Recopiez fidèlement le passage de l'extrait sur le kevazingo qui commence par « Le prix d'un » et se poursuit jusqu'à « par la Gsez. ».

**Extrait source**
•••

Le prix d'un m3 de ce bois précieux varie en fonction de sa qualité entre 400.000 FCFA (environ 610 euros) et 1,2 million de FCFA (1.800 euros), de sources concordantes. Des entrepreneurs gabonais profitent aussi de la valorisation du kevazingo, chargés de repérer puis d'amener le bois abandonné ou saisi vers un lieu de stockage où il sera récupéré par la Gsez.
Ces entrepreneurs, regroupés au sein de la Confédération générale des petites et moyennes entreprises et industries (Cgpmei) ou du Collectif des forestiers et industriels gabonais (Cofiga), disent recevoir 30% sur le m3. Avec cet argent, ils payent entre autres le villageois qui a identifié le kevazingo à hauteur de 60.000 FCFA (90 euros) à 70.000 FCFA (100 euros) par m3. Légalement, le kevazingo appartient pourtant à l'Etat.

•••

**Données fournies**
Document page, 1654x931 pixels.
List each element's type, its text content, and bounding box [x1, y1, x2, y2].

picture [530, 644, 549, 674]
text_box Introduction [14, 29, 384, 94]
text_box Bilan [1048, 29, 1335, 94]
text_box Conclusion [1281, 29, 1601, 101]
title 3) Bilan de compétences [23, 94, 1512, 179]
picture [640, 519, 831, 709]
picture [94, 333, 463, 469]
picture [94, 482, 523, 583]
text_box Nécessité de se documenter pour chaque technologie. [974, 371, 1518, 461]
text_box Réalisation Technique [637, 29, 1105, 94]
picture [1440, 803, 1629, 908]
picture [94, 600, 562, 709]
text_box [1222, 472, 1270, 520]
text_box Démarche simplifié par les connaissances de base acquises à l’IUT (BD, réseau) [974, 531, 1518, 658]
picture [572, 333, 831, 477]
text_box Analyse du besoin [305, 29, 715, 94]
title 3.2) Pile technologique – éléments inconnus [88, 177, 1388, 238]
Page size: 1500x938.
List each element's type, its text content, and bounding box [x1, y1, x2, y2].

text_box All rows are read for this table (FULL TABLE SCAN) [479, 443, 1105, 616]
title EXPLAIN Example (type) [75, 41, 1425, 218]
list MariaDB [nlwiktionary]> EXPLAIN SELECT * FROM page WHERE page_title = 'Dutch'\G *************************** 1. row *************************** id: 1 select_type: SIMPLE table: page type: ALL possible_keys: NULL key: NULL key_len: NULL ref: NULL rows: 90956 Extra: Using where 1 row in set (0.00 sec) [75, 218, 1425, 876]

•••

**Réponse**
Le prix d'un m3 de ce bois précieux varie en fonction de sa qualité entre 400.000 FCFA (environ 610 euros) et 1,2 million de FCFA (1.800 euros), de sources concordantes. Des entrepreneurs gabonais profitent aussi de la valorisation du kevazingo, chargés de repérer puis d'amener le bois abandonné ou saisi vers un lieu de stockage où il sera récupéré par la Gsez.